__Task prompt__. Pull out every line in the items below that contains the string "minute", treating uppercase and lowercase as different.

>> Start Dataset extract

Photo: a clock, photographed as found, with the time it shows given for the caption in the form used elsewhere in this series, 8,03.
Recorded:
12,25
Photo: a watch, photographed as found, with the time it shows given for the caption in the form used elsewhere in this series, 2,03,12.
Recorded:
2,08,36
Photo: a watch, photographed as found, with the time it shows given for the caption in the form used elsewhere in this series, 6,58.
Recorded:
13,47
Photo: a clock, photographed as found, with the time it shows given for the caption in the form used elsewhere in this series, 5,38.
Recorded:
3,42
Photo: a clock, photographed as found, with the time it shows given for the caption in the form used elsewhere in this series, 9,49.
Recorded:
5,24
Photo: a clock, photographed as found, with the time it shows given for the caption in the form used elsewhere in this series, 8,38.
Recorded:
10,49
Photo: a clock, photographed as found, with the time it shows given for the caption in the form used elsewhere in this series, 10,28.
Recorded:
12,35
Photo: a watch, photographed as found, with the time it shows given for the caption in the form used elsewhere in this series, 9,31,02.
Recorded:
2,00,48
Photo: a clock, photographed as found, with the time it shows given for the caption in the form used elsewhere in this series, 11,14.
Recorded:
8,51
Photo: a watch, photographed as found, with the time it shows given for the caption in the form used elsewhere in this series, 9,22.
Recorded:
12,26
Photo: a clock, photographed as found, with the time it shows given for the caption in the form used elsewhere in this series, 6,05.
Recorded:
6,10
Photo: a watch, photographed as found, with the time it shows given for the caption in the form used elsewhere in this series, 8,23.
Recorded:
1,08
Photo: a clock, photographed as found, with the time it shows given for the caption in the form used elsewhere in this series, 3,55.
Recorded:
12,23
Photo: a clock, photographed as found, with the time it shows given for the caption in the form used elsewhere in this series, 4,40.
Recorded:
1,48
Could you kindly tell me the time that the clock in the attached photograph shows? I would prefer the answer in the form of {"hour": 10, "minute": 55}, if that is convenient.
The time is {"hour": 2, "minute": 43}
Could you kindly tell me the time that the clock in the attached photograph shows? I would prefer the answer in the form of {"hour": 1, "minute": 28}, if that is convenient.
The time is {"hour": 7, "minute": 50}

>> End Dataset extract

__Solution to this task__.
Could you kindly tell me the time that the clock in the attached photograph shows? I would prefer the answer in the form of {"hour": 10, "minute": 55}, if that is convenient.
The time is {"hour": 2, "minute": 43}
Could you kindly tell me the time that the clock in the attached photograph shows? I would prefer the answer in the form of {"hour": 1, "minute": 28}, if that is convenient.
The time is {"hour": 7, "minute": 50}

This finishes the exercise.